To be metal or not to be, ’tis the question. We are speaking about the début full-length album Realms of the (almost) one-woman show Darkher aka Jayn H. Wissenberg. And it is – at first – a difficult proposition.
Just to find yourself later in a doomish soundscape that clearly smacks of metal, apart from the airy, atmospheric, almost folk-laden look and feel this album presents to you. I cannot but be reminded of Myrkur and their latest album M or the weary wails of Loreena McKennitt, both dwelling in the ethereal realm, same as this one. Of course, the genres for the former and the latter are totally different. Realms features no screams or other kinds of growls, whilst Myrkur’s album definitely does.
Precision is the landmark on Realms!
You have got to admire the way the tracks are structured. Every instrument is thoughtfully placed, no note played on a whim. Wissenberg‘s vocal style perfectly adapts to the instrumentals, chiming in with the right timbre. And always with the right timing.
Where other bands overload the ears of the listener with a gazillion of instruments and sounds (because they can), Realms sports this almost minimalistic and purist approach when using instruments. The plain, but again very precise use of drums is very fitting to the overall soundscape. I found myself in a black room in shades of gray, looking out into a lightning-riddled, stormy and desolate countryside.
The almost hypnotic nature of the tracks pulls you into something of a doom-laden daydream that is difficult to escape. That said, focusing on individual tracks gets cumbersome after a while. I would thus recommend listening to the album as a whole.
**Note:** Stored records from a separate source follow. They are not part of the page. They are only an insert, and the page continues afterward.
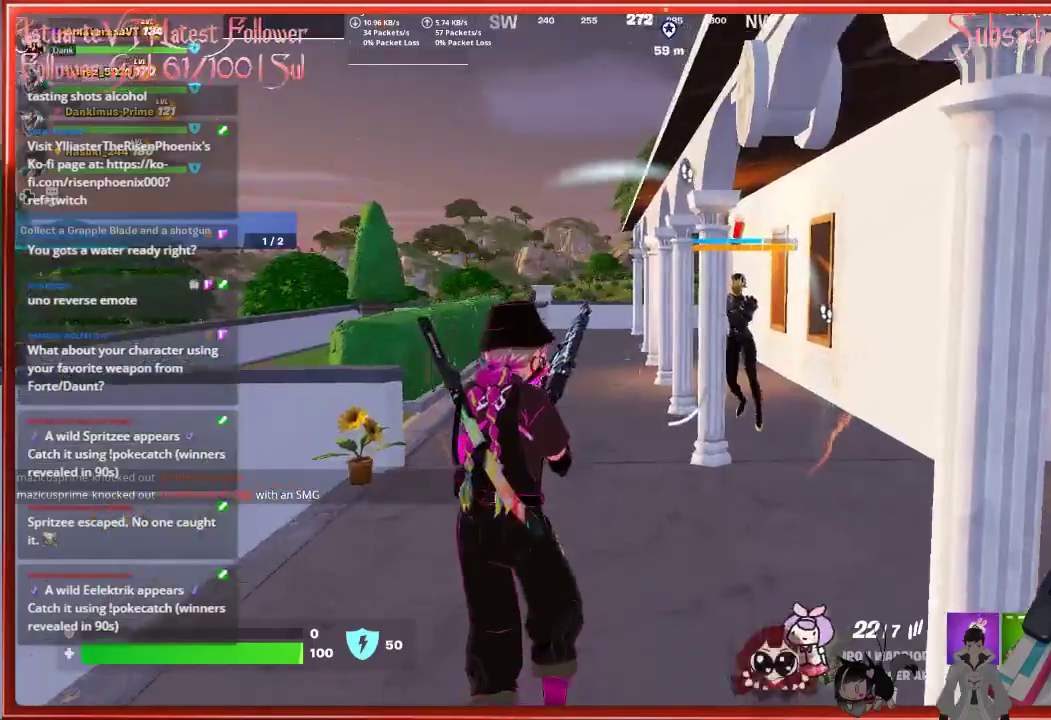
{"buttons": ["L2"], "left_stick": "down", "right_stick": "up-right", "events": [[50, "right_stick", "up-right"], [500, "L2", "down"]]}
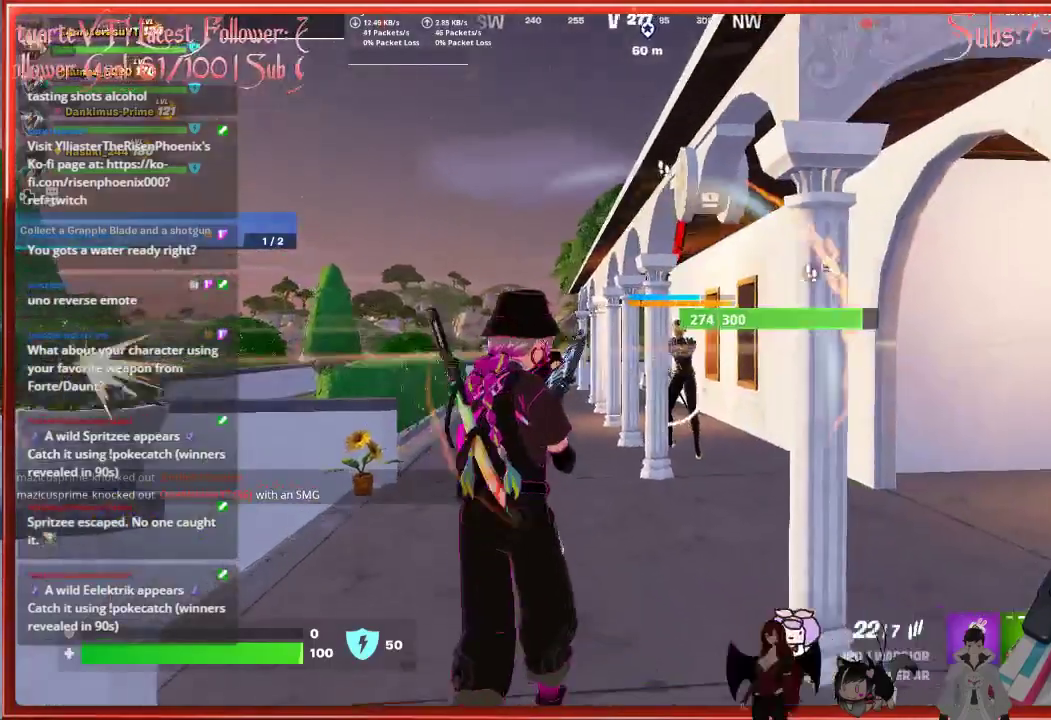
{"buttons": ["L2", "R2"], "left_stick": "up", "right_stick": "center", "events": [[150, "right_stick", "center"], [300, "left_stick", "up-right"], [433, "R2", "down"], [467, "left_stick", "up"]]}
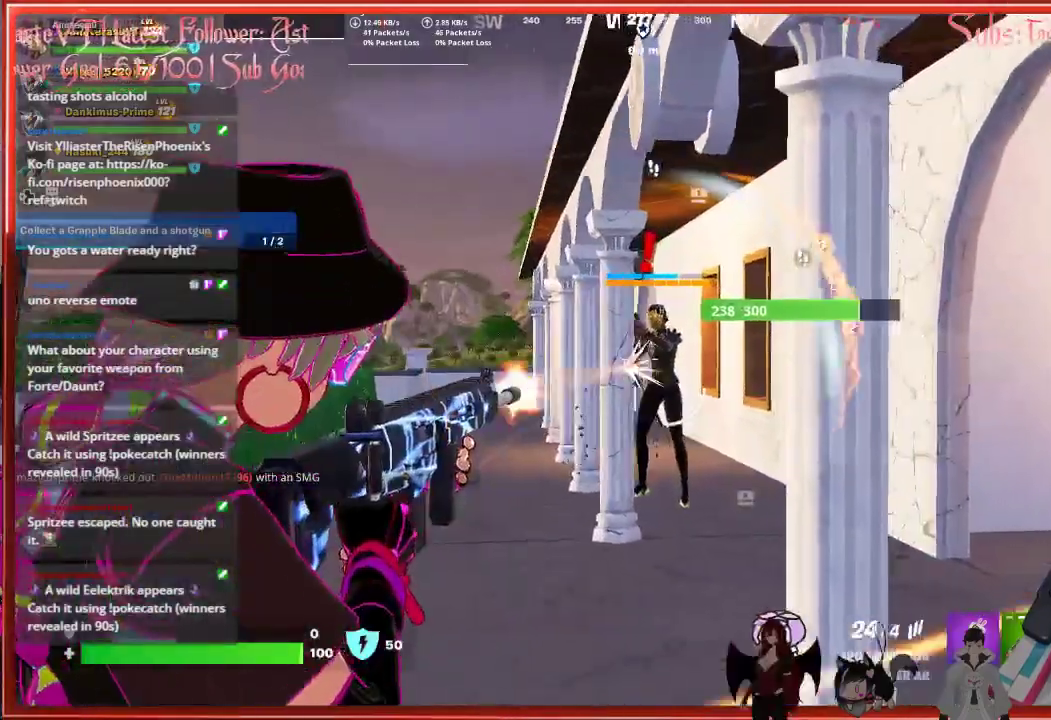
{"buttons": ["L2", "R2"], "left_stick": "up", "right_stick": "down", "events": [[83, "R2", "up"], [200, "R2", "down"], [317, "R2", "up"], [367, "right_stick", "down"], [400, "R2", "down"]]}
Now, why do I say this is doom?
The style already becomes manifest shortly after the start of the album, where you cruise along the dark riffs already visited by folks like Draconian or My Dying Bride. It is, however, difficult to pose the album in such a corner, as the tunes will surpass the somewhat simplistic style trap and take you beyond into yonder foggy moors.
And the tracks?
Not all is totally groovy. For example, the intro Spirit Walker is – well – exactly a waste of space. It ain’t walking nowhere. The record starts to improve with the second offering. Hollow Veil gets you into the groove of Doom, and this is actually the merit of this track.
The astonishing part of the album starts with Moths. This is where the power and beauty of Realms really unfolds. It is one of the tracks that I cannot get enough of. Starting with crystal clear steel-string guitar, with Wissenberg‘s crisp lyrics, it displays a subtle progression that is capturing.
I also like the somewhat frugal war horns that display at the beginning of Wars. Then supplemented with a smattering of drums, just to follow through with ethereal singing. The latter two tracks are without doubt the filet-piece of the album.
The record then dips deep underwater – kind of a mid-point weakness – for a whopping three tracks. And this IS a pity, given that they only got 9 main tracks to choose from. Luckily, the album picks up some juice later with the two last tracks Foregone and Lament. And these two display some of the bite that we should have seen earlier, but didn’t. Specifically the former is noteworthy in this limited tracklist.
In the end?
In my humble opinion, metal is the frame and doom is the game. It will get the badge too. The guitar is crisply played and has this metal tinge to it. Darkher created a piece of work with Realms that has this almost appalling ability to generate these dreary landscapes in your brain.
No fire in the hearth will make this impression go away, and you will still feel the cold. Only the end of the album can. This ability to create doom-laden soundscapes is one of her greatest strengths. Just look a the album cover with the blackened female in the midst of some dreary landscape.
After a while, however, I got somewhat upset with the record, though. Subtle separation of the tracks is not the strongest suit on Realms. Things have this tendency to psychedelically intermingle, creating more of the same all over again as we near the end of the album. This serves you with this doomy morass that is difficult to dissect and really enjoy.
So, I am torn.
Technically outstanding, clear, crisp, structurally sound, and VERY doom, the album fails to deliver on that emotional, visceral level that cannot easily be explained. It leaves me cold, but not cold because of emotion (or a lack thereof). Cold, because it does not really connect, as others could.
Does this turn Realms into a bad album?
No, it is still good and indisputably a commendable effort. The talent is at the forefront, the excellent soundscapes are there. Great execution exists too. In other words, the good by far outweighs the bad and the ugly. That said, you will find a lot of potentials still to grow and improve. And we want more of the (improved) same.
Come in anytime. I’ll be watching.
Ed’s note: The album got itself an honorable mention on the 2016 Top 10 Records. Well done.